Our Way Out speculated that Moscow preferred to include former inmates for inclusion in the exchange program as it was likely that they could be easily manipulated to return to the front.


Russia’s Defense Ministry and the Wagner mercenary group recruited heavily from Russian prisons in late 2022 and throughout 2023 to make up for manpower losses during the so-called “special military operation” in Ukraine. Convicts were promised pardons in exchange for as little as six months of military service. This has led to some worrying cases

In November of 2023, the self-confessed member of a Satanic sect, who had been sentenced in 2010 to 20 years in prison for murder, cannibalism and the violation of dead bodies, had been freed after completing six months of military service fighting in Moscow’s war in Ukraine.

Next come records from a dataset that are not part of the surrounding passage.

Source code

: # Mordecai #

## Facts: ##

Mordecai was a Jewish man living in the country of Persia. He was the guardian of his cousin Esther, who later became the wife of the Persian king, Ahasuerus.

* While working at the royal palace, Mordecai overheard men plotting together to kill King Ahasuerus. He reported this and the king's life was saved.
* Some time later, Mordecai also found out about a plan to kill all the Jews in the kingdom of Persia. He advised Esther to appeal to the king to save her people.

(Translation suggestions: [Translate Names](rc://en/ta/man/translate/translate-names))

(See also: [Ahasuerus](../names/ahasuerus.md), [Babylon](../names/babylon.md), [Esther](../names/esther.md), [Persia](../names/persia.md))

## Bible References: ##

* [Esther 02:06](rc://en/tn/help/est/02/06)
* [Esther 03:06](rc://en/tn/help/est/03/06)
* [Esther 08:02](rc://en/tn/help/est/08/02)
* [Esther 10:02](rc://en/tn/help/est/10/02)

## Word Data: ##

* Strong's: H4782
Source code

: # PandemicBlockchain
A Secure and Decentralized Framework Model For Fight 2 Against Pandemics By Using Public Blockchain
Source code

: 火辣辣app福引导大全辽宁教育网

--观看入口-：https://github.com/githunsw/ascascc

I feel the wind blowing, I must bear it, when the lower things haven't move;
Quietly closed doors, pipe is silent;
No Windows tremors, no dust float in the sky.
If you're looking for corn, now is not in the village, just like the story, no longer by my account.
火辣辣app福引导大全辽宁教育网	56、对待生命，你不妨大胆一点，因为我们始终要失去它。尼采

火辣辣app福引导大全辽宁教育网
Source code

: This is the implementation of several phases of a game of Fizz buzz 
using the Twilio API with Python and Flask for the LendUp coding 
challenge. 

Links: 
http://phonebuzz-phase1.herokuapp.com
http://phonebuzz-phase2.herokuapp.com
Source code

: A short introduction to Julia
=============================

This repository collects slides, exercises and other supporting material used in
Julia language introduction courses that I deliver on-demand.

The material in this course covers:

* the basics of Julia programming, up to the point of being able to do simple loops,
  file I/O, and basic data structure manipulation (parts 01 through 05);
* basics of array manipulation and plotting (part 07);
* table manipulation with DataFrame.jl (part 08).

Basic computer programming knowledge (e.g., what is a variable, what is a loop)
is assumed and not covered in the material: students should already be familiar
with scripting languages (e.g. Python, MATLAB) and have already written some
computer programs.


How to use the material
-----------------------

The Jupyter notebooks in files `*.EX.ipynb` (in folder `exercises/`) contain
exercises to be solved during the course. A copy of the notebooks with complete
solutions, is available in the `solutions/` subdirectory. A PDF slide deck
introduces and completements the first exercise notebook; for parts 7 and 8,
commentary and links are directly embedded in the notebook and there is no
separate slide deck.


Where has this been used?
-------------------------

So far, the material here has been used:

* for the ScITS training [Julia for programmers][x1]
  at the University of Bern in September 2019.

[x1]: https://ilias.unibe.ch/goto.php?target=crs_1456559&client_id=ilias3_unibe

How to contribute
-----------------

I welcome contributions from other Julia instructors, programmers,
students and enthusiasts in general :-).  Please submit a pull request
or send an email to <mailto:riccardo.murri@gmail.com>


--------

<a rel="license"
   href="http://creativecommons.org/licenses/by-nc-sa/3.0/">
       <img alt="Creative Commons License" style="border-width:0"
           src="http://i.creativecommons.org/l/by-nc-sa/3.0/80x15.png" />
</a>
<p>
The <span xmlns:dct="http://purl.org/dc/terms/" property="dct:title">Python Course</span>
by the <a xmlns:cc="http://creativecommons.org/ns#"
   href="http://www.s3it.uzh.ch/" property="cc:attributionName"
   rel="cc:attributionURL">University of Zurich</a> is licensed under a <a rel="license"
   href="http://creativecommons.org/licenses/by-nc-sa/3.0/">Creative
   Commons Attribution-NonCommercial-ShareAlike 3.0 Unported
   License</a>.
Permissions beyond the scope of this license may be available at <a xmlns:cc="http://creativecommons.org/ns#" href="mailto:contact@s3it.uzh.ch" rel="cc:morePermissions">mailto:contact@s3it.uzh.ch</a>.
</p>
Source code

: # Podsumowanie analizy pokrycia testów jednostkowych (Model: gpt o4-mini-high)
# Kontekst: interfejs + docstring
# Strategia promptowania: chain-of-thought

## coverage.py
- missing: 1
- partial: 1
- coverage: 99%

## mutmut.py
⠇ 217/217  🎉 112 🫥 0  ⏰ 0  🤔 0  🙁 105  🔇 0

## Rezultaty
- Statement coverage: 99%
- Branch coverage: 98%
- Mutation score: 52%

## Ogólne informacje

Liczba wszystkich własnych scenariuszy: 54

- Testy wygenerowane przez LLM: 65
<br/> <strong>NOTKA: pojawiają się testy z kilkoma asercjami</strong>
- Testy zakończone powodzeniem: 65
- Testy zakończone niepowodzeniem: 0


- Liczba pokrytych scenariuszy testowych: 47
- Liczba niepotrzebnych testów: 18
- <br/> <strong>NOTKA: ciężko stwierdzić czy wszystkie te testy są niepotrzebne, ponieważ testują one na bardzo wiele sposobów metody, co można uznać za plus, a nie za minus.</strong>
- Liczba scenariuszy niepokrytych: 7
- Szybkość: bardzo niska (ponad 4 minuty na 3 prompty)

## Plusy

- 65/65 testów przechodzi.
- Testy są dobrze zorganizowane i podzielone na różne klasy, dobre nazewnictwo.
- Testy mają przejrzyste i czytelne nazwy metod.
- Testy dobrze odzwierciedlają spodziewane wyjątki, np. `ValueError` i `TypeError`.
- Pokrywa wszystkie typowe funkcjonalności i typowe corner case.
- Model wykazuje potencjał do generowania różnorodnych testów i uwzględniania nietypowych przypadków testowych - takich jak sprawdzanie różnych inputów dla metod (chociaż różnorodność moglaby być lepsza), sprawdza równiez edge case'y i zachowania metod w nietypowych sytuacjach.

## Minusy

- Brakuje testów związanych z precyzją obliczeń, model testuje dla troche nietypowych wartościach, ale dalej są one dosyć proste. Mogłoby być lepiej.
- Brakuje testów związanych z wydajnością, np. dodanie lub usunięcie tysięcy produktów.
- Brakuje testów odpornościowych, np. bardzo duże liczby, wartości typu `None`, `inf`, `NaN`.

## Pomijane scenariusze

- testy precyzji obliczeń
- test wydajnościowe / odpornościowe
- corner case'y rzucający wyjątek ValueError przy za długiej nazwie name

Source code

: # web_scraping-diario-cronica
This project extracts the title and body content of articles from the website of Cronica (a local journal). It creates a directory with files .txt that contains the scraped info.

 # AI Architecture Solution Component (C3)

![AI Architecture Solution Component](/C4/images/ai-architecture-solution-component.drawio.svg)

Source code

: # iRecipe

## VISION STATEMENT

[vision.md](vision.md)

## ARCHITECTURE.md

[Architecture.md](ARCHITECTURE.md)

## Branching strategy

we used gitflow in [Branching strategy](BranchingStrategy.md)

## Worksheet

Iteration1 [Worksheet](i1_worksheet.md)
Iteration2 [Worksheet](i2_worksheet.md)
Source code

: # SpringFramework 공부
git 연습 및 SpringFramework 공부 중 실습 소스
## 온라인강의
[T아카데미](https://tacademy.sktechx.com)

The practice of pardoning convicts in exchange for enlisting for the fighting in Ukraine was only taken into legislation and approved by Russian lawmakers in June 2023, nearly 16 months into the war and almost a year after the first reports that Wagner was recruiting convicts were made.

The Moscow Times cited a leading Russian prisoner’s rights activist, Olga Romanova, who said in August that as many as 80,000 convicts had been recruited, with at least 20,000 being released after fighting. It is believed that recruitment efforts are continuing.


As previously reported by Kyiv Post a number of those pardoned and released have gone on to commit further crimes after returning from Ukraine. It was reported in early October that almost 30 murders had been committed by returnees, many of which were frightening in their savagery.